[334.] Private institutions as such do not possess the same motive power as either state or family, and are seldom able to make themselves independent of the comparisons to which they are exposed, because of the fact that they are expected in one case to take the place of the state schools, and in another that of the family.
Nevertheless, sturdy minds which do not require the emulation obtaining in schools can be advanced more rapidly, and instruction adapted more easily to individual needs, than in public institutions. As for training, moreover, the evils that may spring from environment can be prevented more successfully than is possible in many families.
If the institutions in question could choose from among many teachers and many pupils, they might, under otherwise favorable circumstances, be able to achieve great results. But the fact of a picked set of pupils alone shows how little the whole need of education would be met. Besides, even those that were chosen would bring with them their earliest impressions; they would incline toward the social conditions for which they believe themselves to be destined; the faults of individuality ([294] et seq.) would cling to them, unless such faults were recognized before the selection, and were avoided by exclusion.
[335.] As much as possible, then, education must return to the family. In many cases private tutors will be found to be indispensable. And of instructors excellently equipped as to scholarship, there will be the less lack, the better the work done by the gymnasia.
It must be noted, also, that instead of being the most difficult, the most advanced instruction is the easiest of all, because imparted with the least departure from the way in which it was received. People are therefore mistaken when they assume that private tutors are capable of furnishing an equivalent only for the lowest classes in gymnasia. A far greater difficulty lies in the fact that even the most skilful and active tutor cannot give as many lessons as a school provides, and that accordingly more has to be left to the pupil’s own efforts.
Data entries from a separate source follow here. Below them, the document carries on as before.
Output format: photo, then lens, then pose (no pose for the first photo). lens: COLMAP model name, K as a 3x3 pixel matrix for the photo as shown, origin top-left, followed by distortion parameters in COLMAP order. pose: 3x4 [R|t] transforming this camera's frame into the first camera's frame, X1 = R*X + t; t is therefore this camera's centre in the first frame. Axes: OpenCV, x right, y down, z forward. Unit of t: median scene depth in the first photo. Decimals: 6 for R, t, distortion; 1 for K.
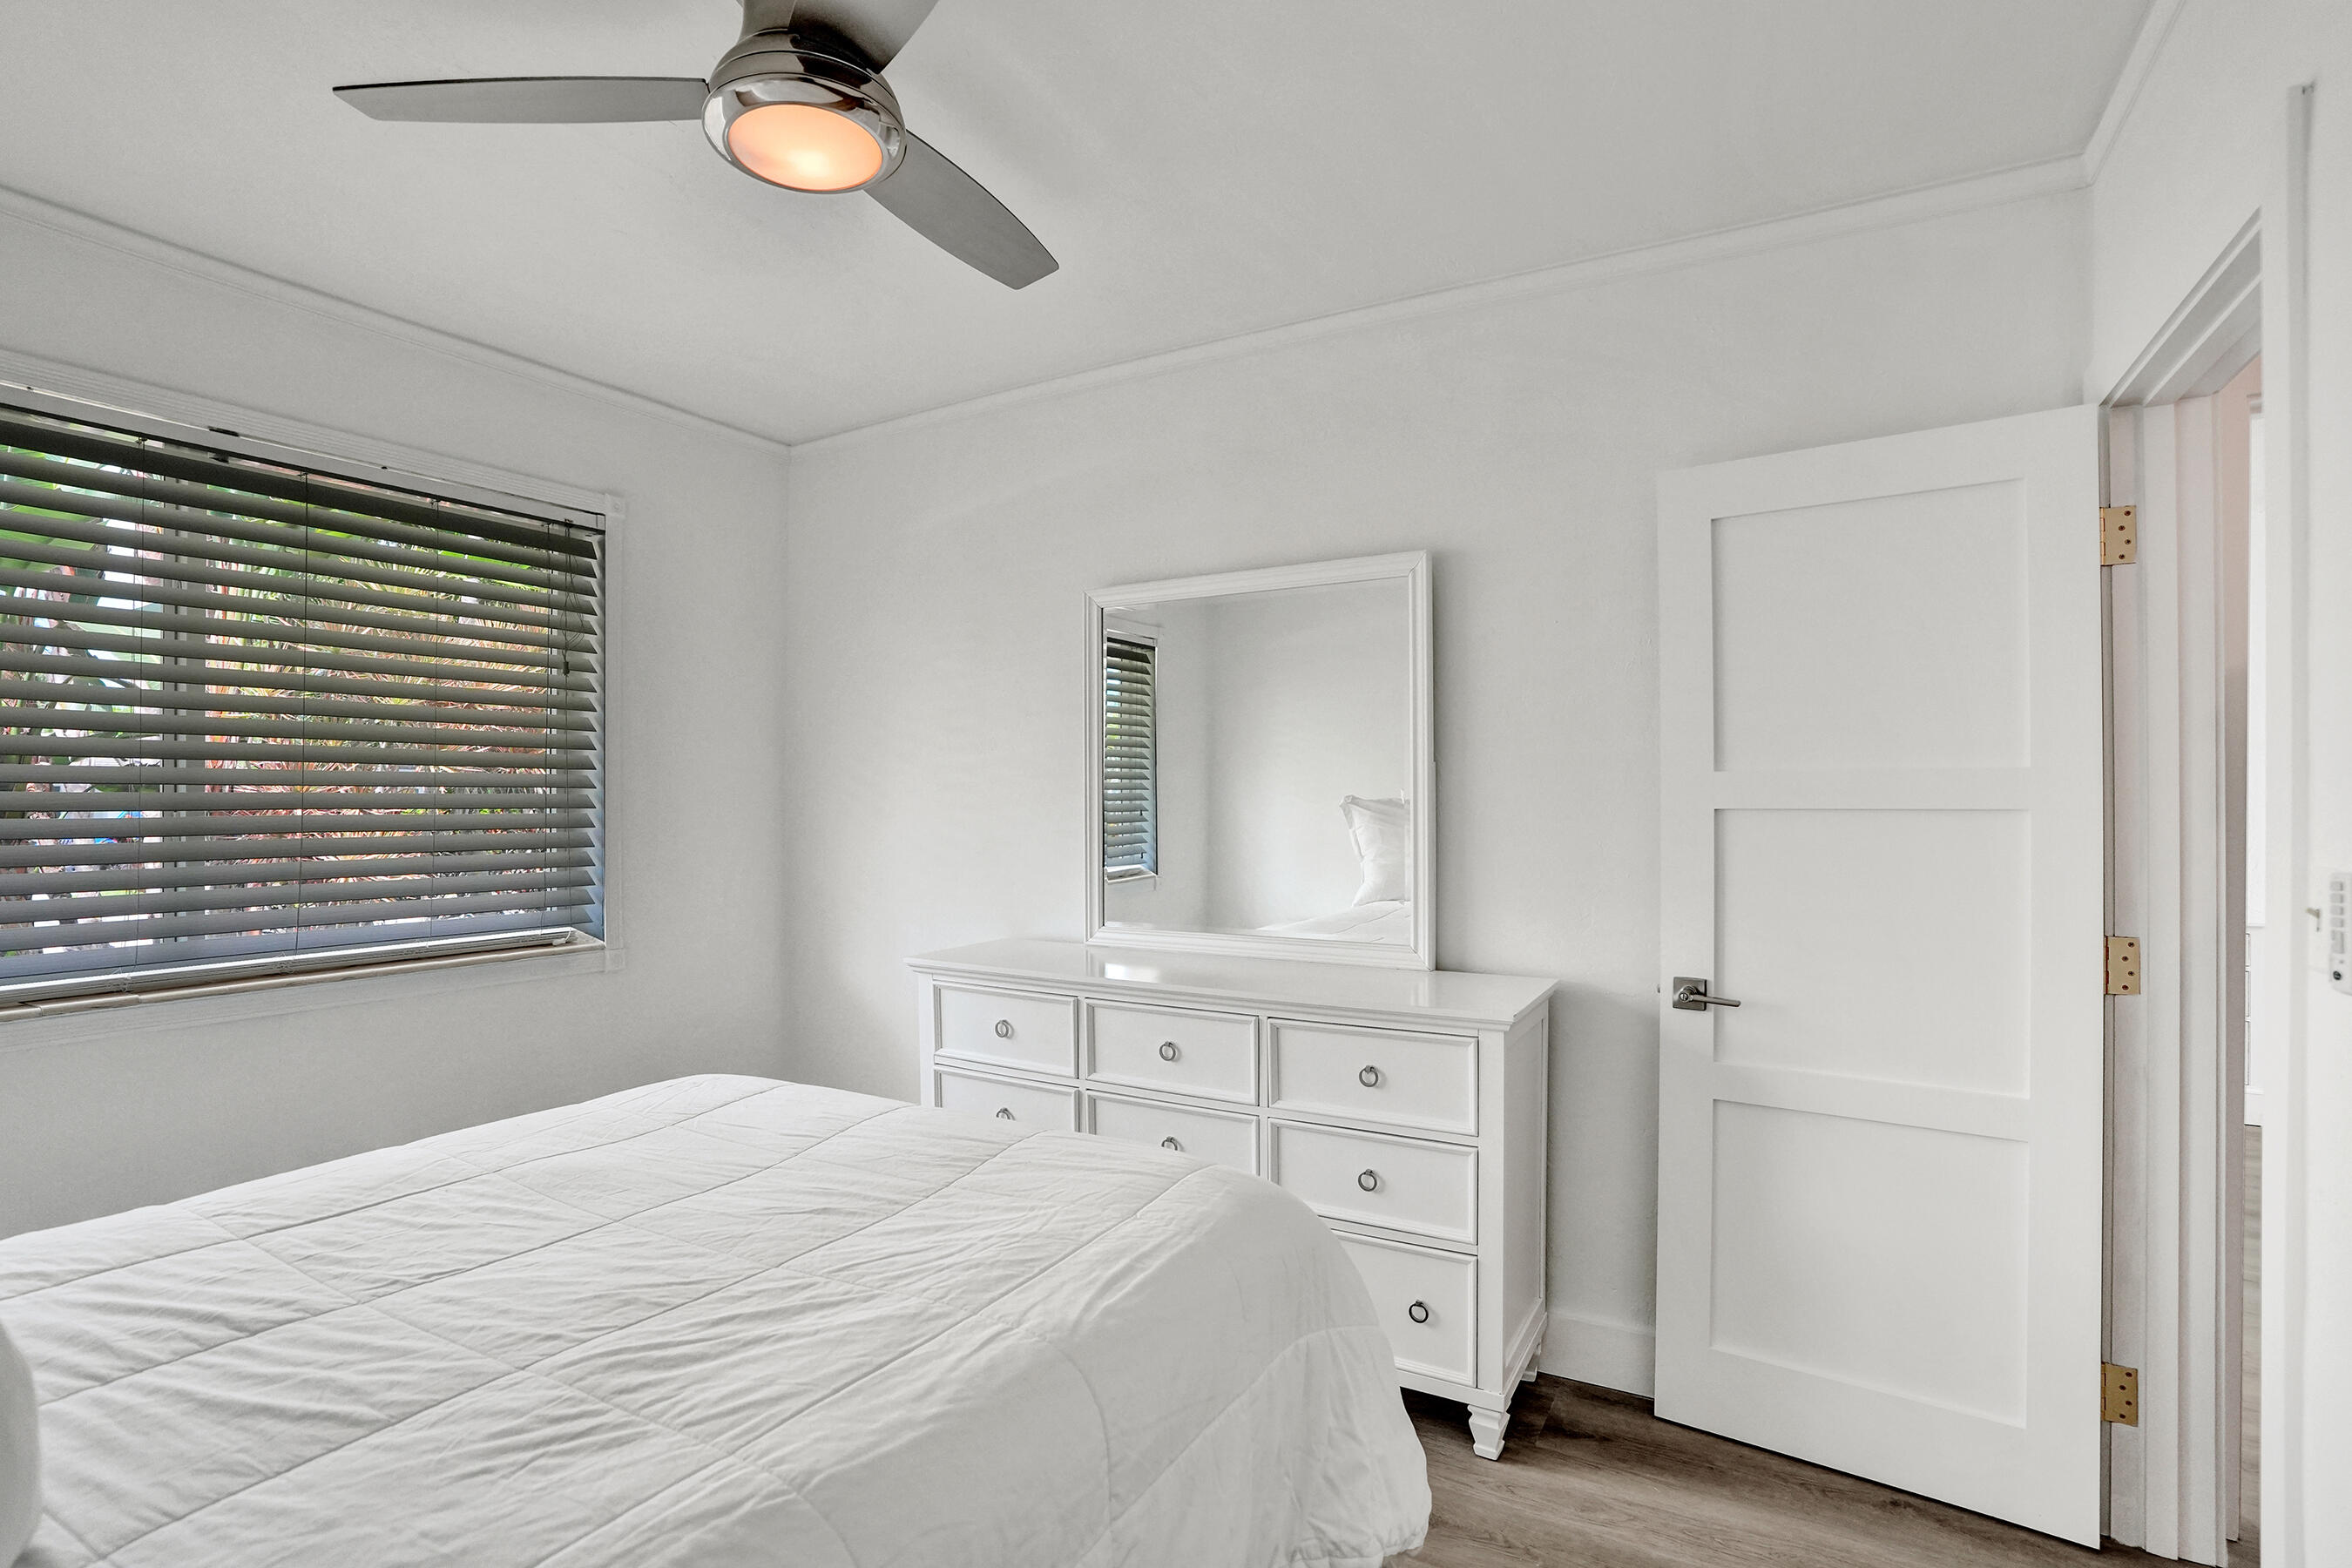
lens RADIAL K [[1096.1, 0, 1184.3], [0, 1096.1, 788.5], [0, 0, 1]] dist [-0.017759, -0.000184]
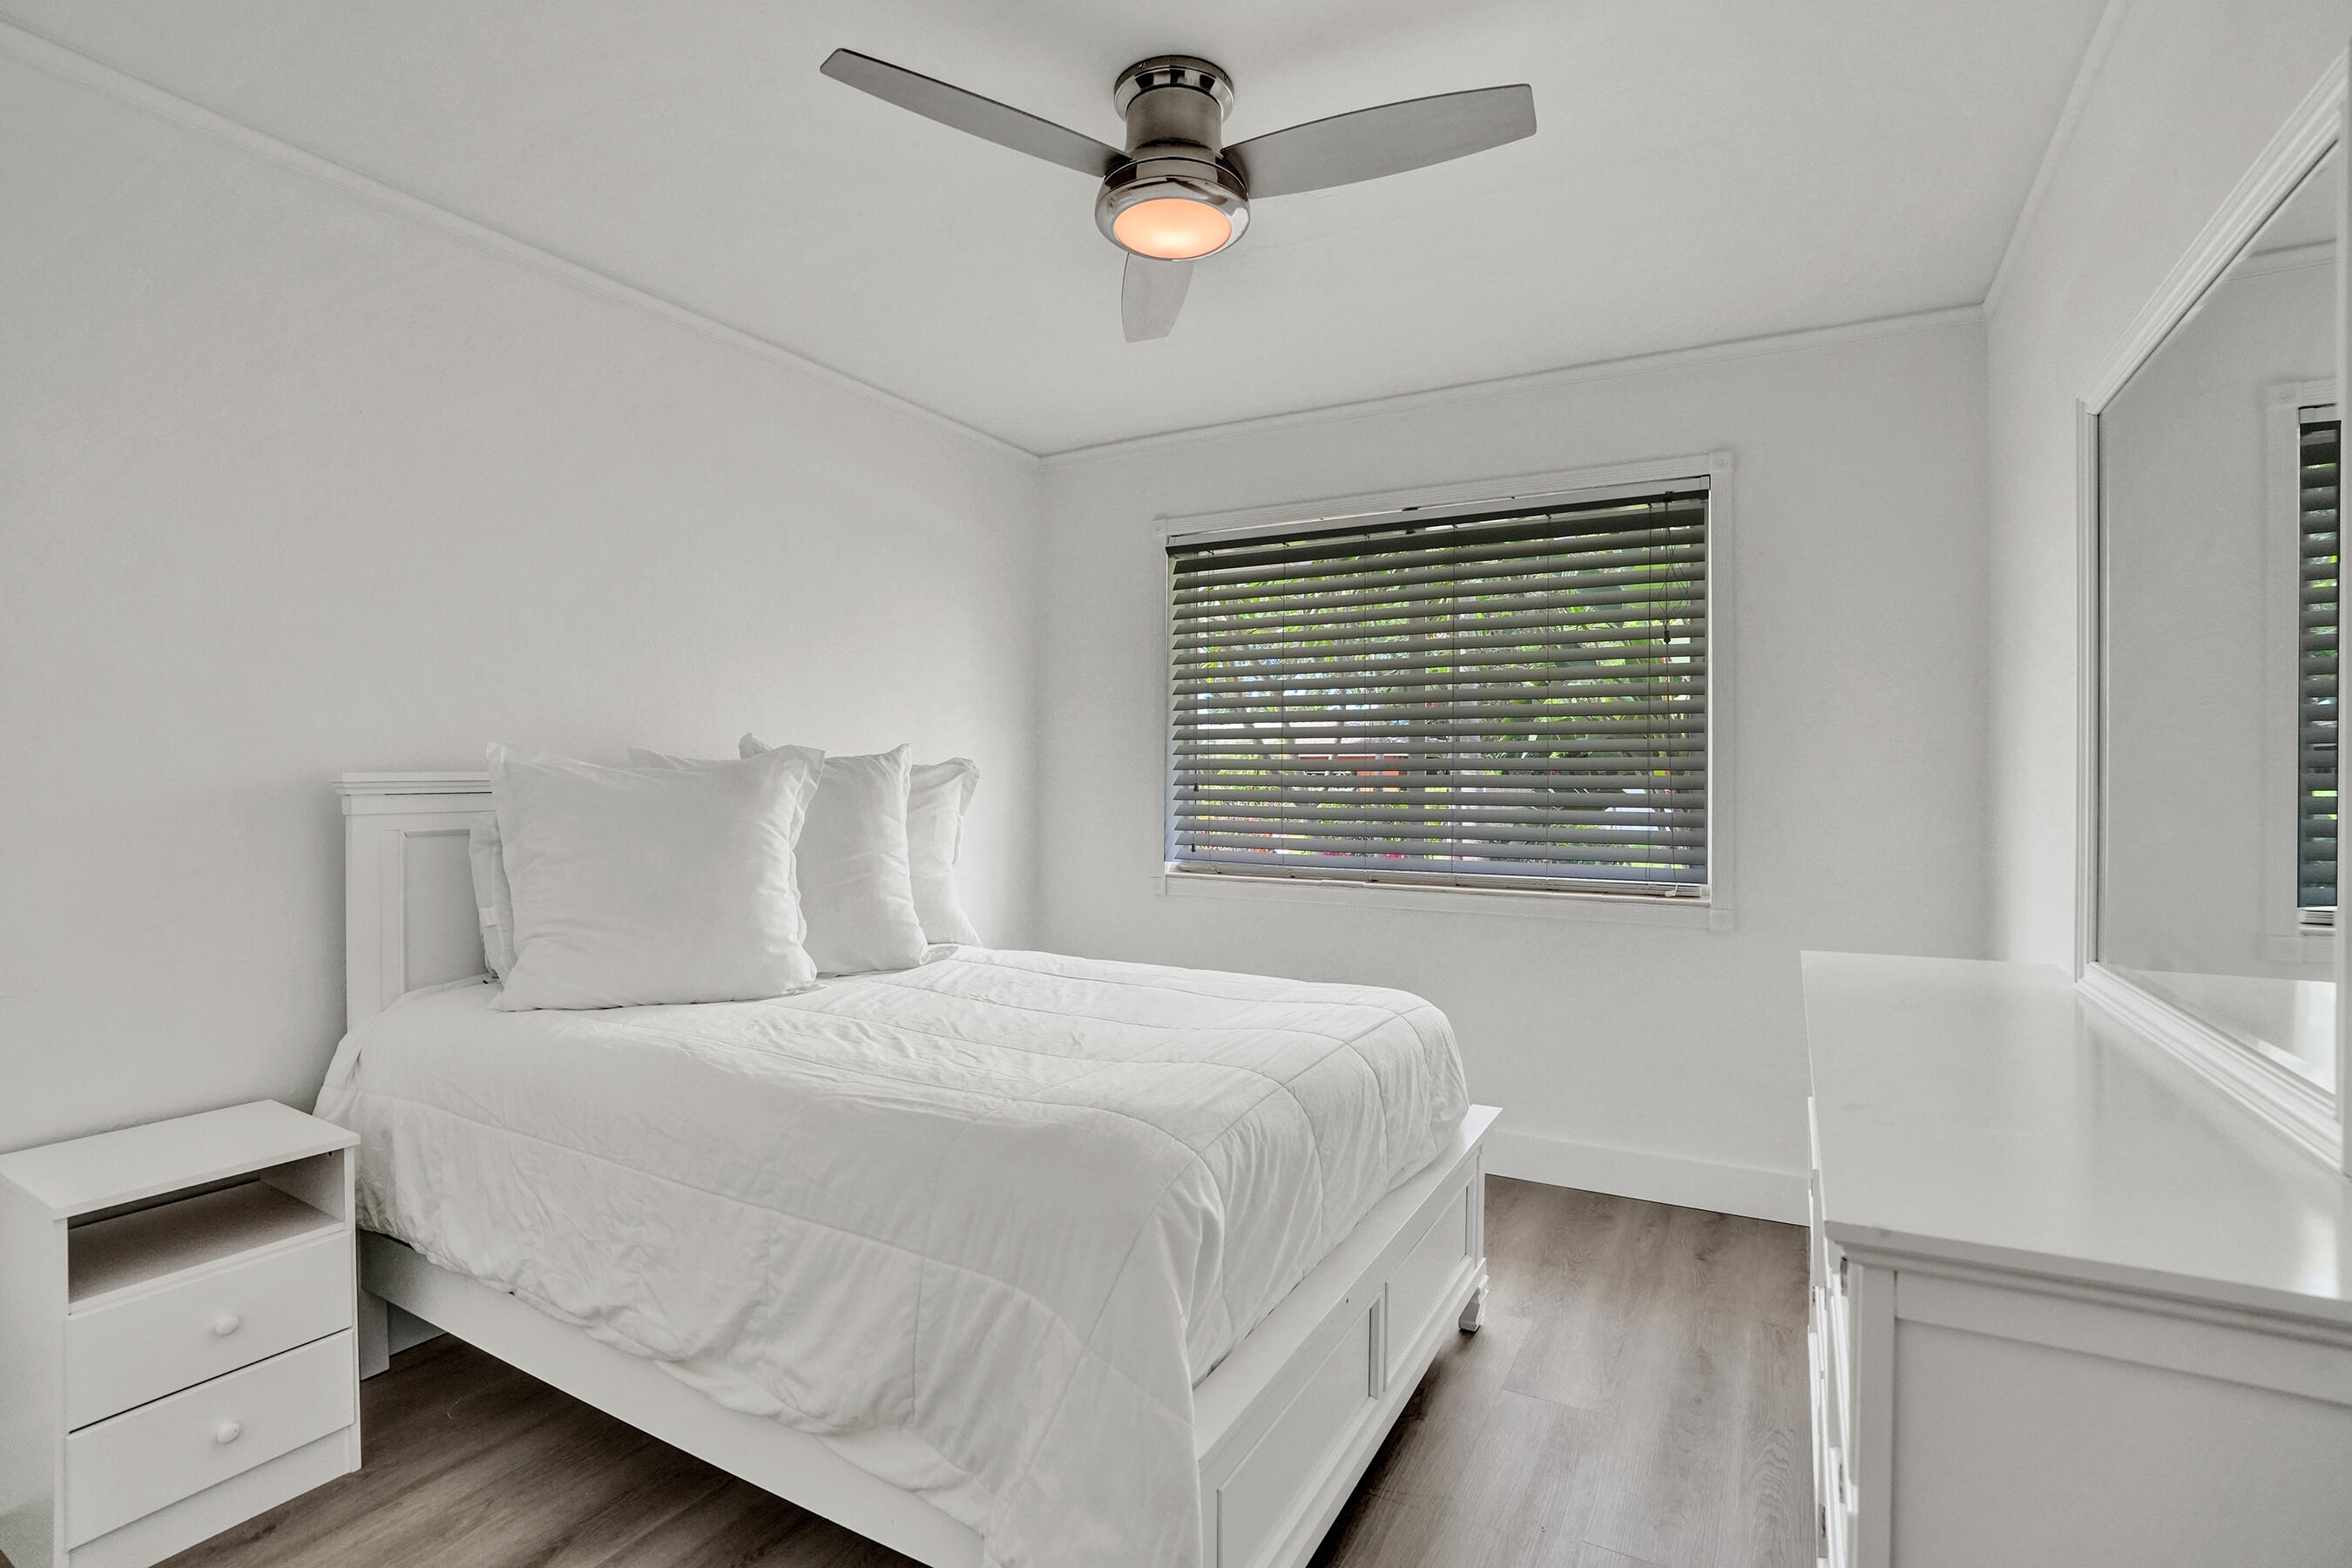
lens RADIAL K [[1096.1, 0, 1189.4], [0, 1096.1, 787.4], [0, 0, 1]] dist [-0.017759, -0.000184]
pose [[0.021848, 0.010311, -0.999708, 0.610807], [0.006539, 0.999924, 0.010456, 0.028500], [0.999740, -0.006765, 0.021779, 0.642292]]
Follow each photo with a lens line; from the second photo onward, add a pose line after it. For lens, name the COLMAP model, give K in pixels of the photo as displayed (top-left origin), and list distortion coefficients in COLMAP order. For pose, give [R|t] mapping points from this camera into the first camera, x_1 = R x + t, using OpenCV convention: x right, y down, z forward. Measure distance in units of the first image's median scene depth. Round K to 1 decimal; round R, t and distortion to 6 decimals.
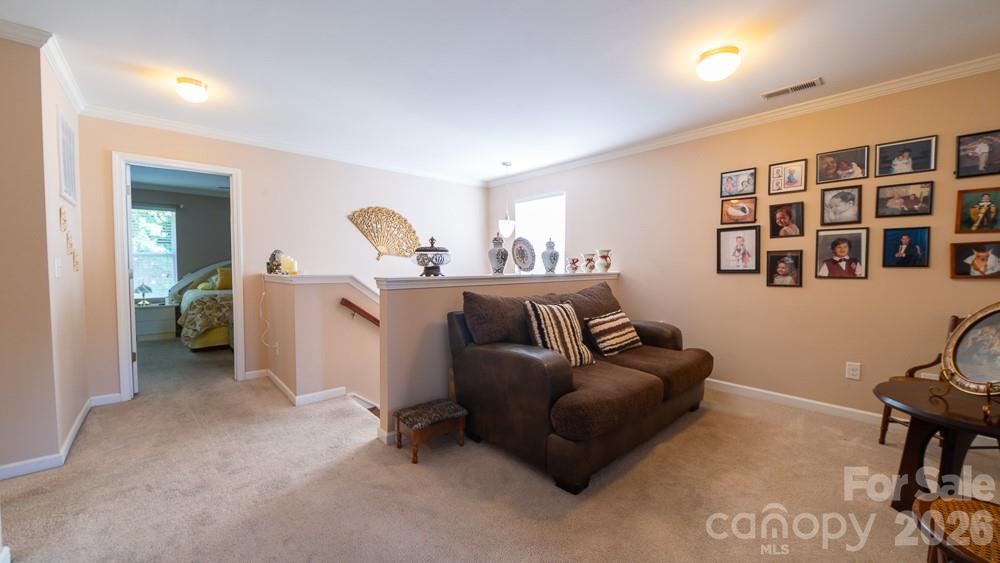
lens RADIAL K [[368.6, 0, 500.0], [0, 368.6, 281.5], [0, 0, 1]] dist [0.000752, -0.000084]
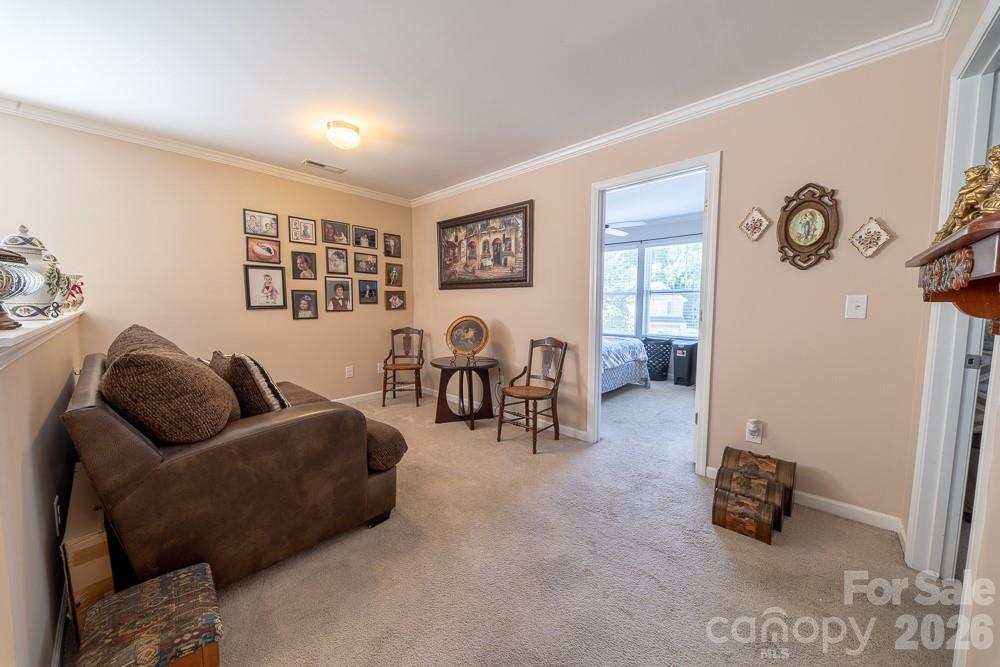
lens RADIAL K [[354.2, 0, 502.4], [0, 354.2, 334.6], [0, 0, 1]] dist [-0.015096, -0.000052]
pose [[-0.095330, -0.085305, 0.991784, -0.461056], [0.036211, 0.995365, 0.089094, -0.016058], [-0.994787, 0.044407, -0.091799, 0.435512]]
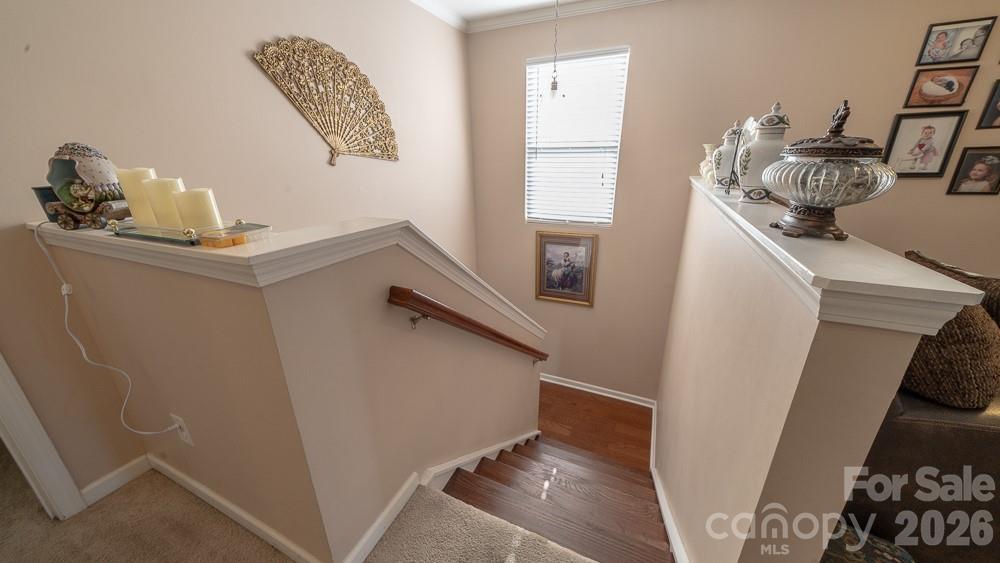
lens RADIAL K [[343.8, 0, 503.8], [0, 343.8, 283.7], [0, 0, 1]] dist [0.000475, 0.000089]
pose [[0.916367, -0.148164, 0.371912, -0.459363], [0.030514, 0.952141, 0.304133, -0.058931], [-0.399174, -0.267349, 0.877032, 0.671256]]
To be sure, this is exactly the mode of instruction which suits the bright student better than one that must accommodate itself to the many, and which on that account must progress but slowly.
[336.] But home education presupposes that sound pedagogical views have been arrived at in the home, and that their place is not occupied by absurd whims or half knowledge. (Niemeyer’s famous work, “The Principles of Education and of Instruction,” is intelligible to every educated person, and has been widely known for many years.)
[337.] The necessity of sound pedagogical knowledge in the home becomes all the more urgent where teachers, private or public, change frequently—whereby inequalities of instruction and treatment are introduced which need to be corrected.